1994, La halte belge
Il y a toujours quelque chose de fascinant à voir un écrivain
français prendre des chemins plus familiers aux écrivains belges, comme Franck
Venaille le fait, une fois encore, dans La halte belge, un petit
livre où il rassemble deux textes : « L’Oiseau d’Anderlecht » et
« L’Homme de Brussel-Noord ». Les spécialistes dateront aisément le
premier, puisqu’il y est question de Munaron, Grün, Vercauteren, Scifo et d’un
match contre le Bayern de Munich, auquel assiste l’homme qui passe par là. Il a
cinquante ans, et cherche à Bruxelles quelque chose qui pourrait s’appeler l’apaisement
avec soi-même, jamais nommé comme tel mais quand même très présent, en
filigrane. Où le trouver mieux que dans une ville dont un habitant peut dire :
« Je vis dans une ville qui cherche perpétuellement dans quelle langue
elle va exprimer sa vérité. »
L’homme regarde autour de lui, écoute ce que disent les gens,
et on sent qu’il aime ces lieux, qu’il les fait siens et y retrouve sa mémoire,
puisqu’il y est déjà passé auparavant et qu’il remet ses pas dans les traces de
pas précédents.
Franck Venaille a un regard qui, peut-être, nous en
apprendra long sur l’âme même de Bruxelles. Parce qu’il est un homme qui marche
dans la ville et qu’il s’interdit toute idée préconçue…
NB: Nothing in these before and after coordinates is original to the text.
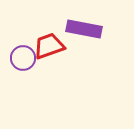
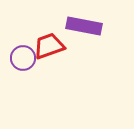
purple rectangle: moved 3 px up
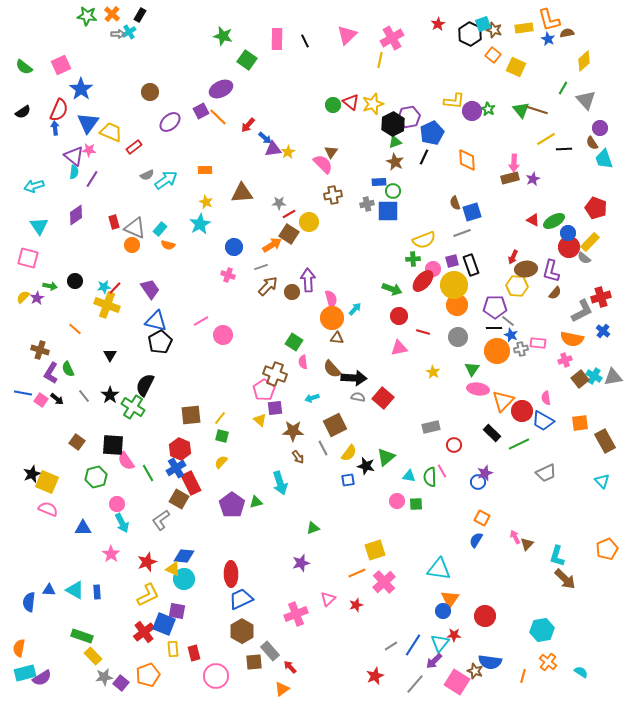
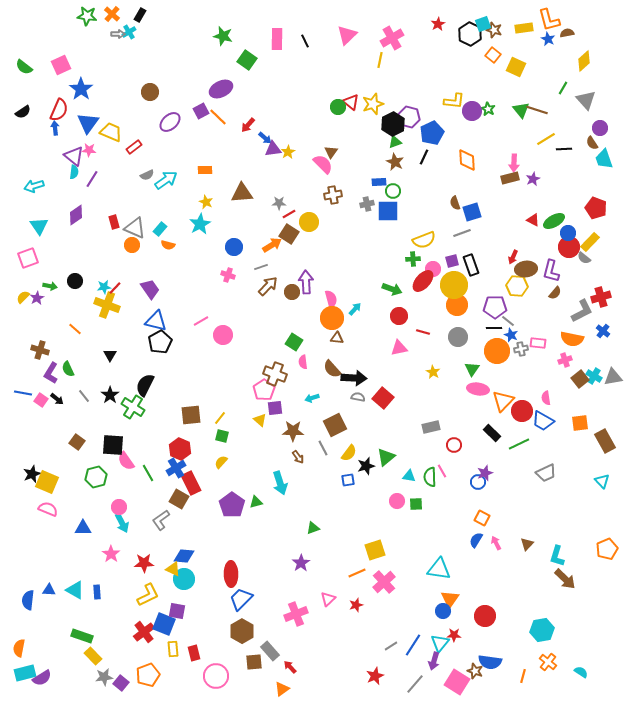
green circle at (333, 105): moved 5 px right, 2 px down
purple hexagon at (409, 117): rotated 25 degrees clockwise
pink square at (28, 258): rotated 35 degrees counterclockwise
purple arrow at (308, 280): moved 2 px left, 2 px down
black star at (366, 466): rotated 30 degrees counterclockwise
pink circle at (117, 504): moved 2 px right, 3 px down
pink arrow at (515, 537): moved 19 px left, 6 px down
red star at (147, 562): moved 3 px left, 1 px down; rotated 18 degrees clockwise
purple star at (301, 563): rotated 18 degrees counterclockwise
blue trapezoid at (241, 599): rotated 20 degrees counterclockwise
blue semicircle at (29, 602): moved 1 px left, 2 px up
purple arrow at (434, 661): rotated 30 degrees counterclockwise
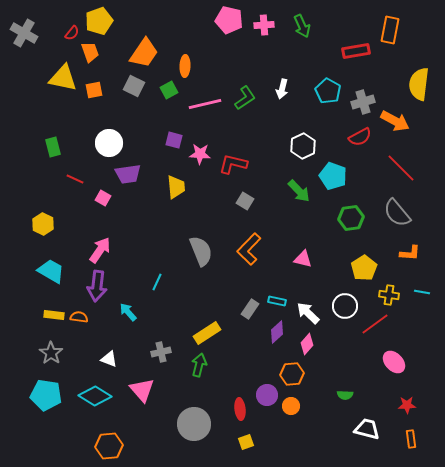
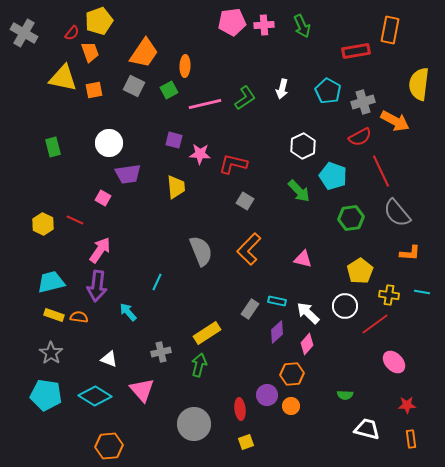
pink pentagon at (229, 20): moved 3 px right, 2 px down; rotated 20 degrees counterclockwise
red line at (401, 168): moved 20 px left, 3 px down; rotated 20 degrees clockwise
red line at (75, 179): moved 41 px down
yellow pentagon at (364, 268): moved 4 px left, 3 px down
cyan trapezoid at (51, 271): moved 11 px down; rotated 44 degrees counterclockwise
yellow rectangle at (54, 315): rotated 12 degrees clockwise
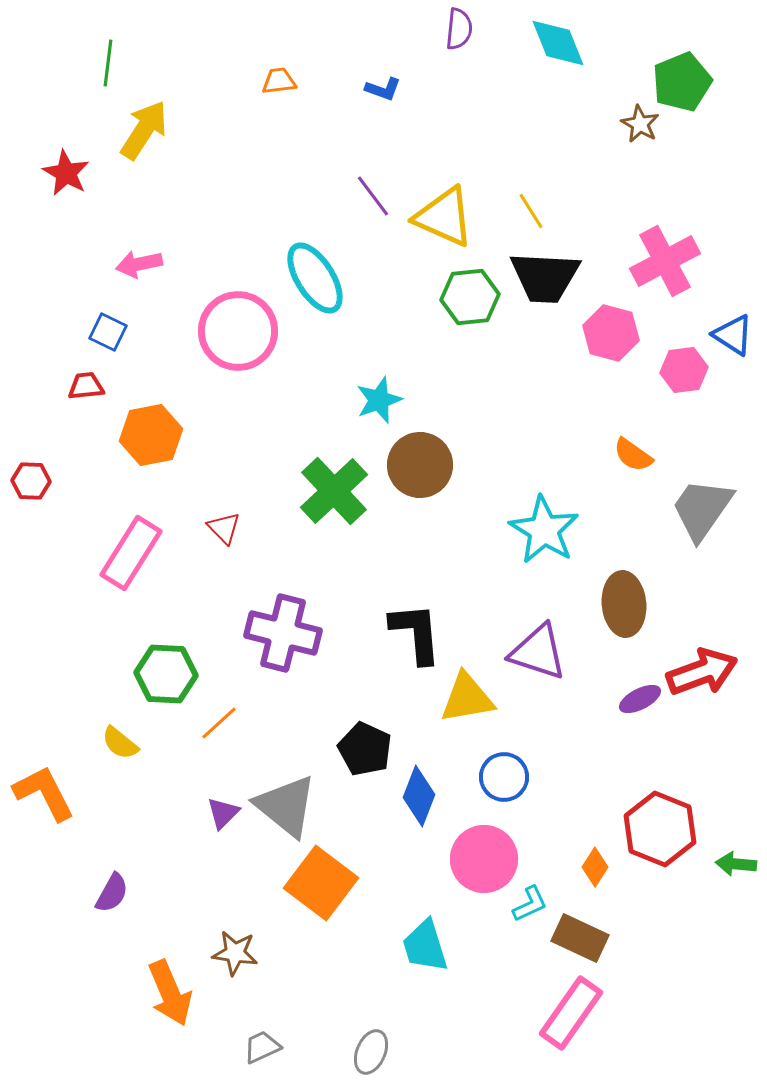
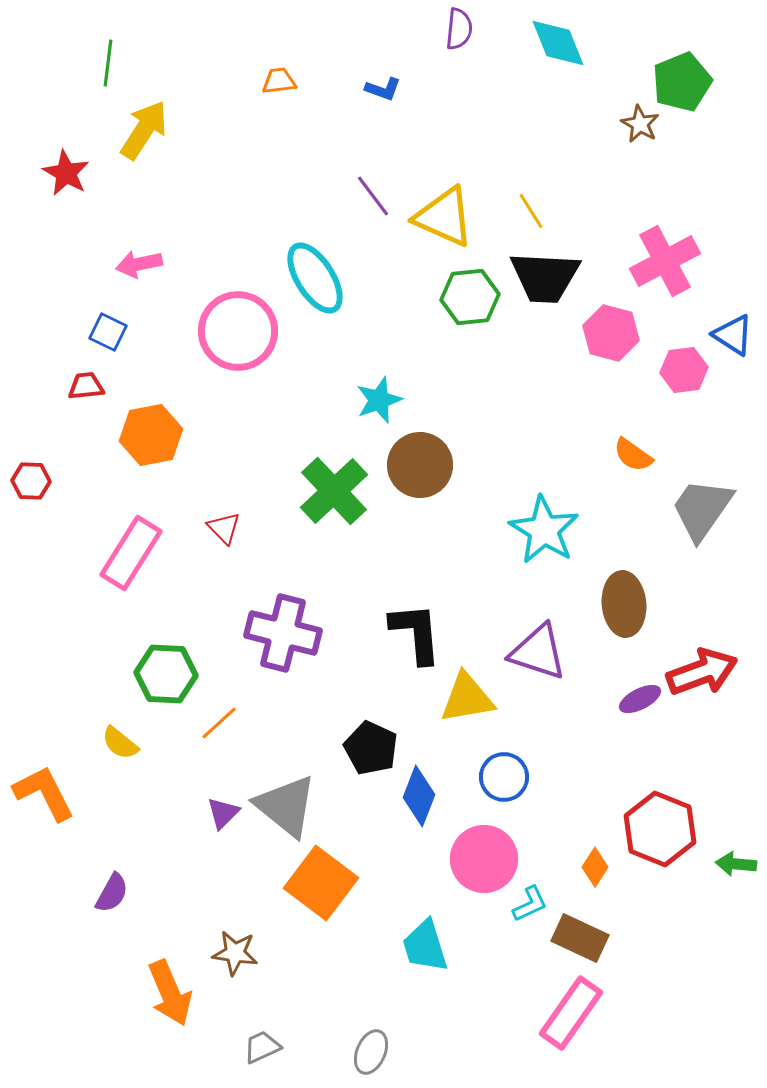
black pentagon at (365, 749): moved 6 px right, 1 px up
2014, La bataille des éperons d’or
L’or a beau ne pas se ternir, il se tache. Celui de la
bataille des Eperons d’or en 1362 est marqué par le sang comme le sont les
images d’une guerre faite une mitraillette à la main. Et l’ombre s’en étend du
stade où joue le KV Kortrijk jusqu’aux tourbes de la Haute-Fagne. Et l’espoir
de retrouver des joies d’enfant est souvent déçu, emporté avec le reste par la
fureur des temps et des vents, quand les mots disent la mort.
2017, Goncourt de la poésie
Franck Venaille, dont l’œuvre poétique abondante se
développe depuis un demi-siècle, reçoit ce prix de consécration. Il avait
publié, en 2014, un recueil très inspiré par les paysages et le passé de la
Belgique, La bataille des éperons d’or (Mercure de France). Le même
éditeur sort son nouveau livre cette semaine : Requiem de guerre, qu’illustre
dans les premières pages une photo de cheval, trouve les mots qui disent la
mort et, malgré tout, la vie : « J’ai décidé de mourir avant de
naître. » Le couple cavalier/cheval de guerre est d’une beauté
tragique qui ne se pousse pas en avant mais s’inscrit, modestement, dans la
succession des jours et des nuits. Celles-ci peuplées de rêves obscurs où les
ombres, parfois, s’illuminent dans un bref éblouissement.
Frank Venaille creuse, dans une langue pure et rude, des
cavernes où les mots se cherchent des familles amicales. Il ne se paie pas d’images
faciles mais revisite des lieux où la mort pue, sous le regard de Villon.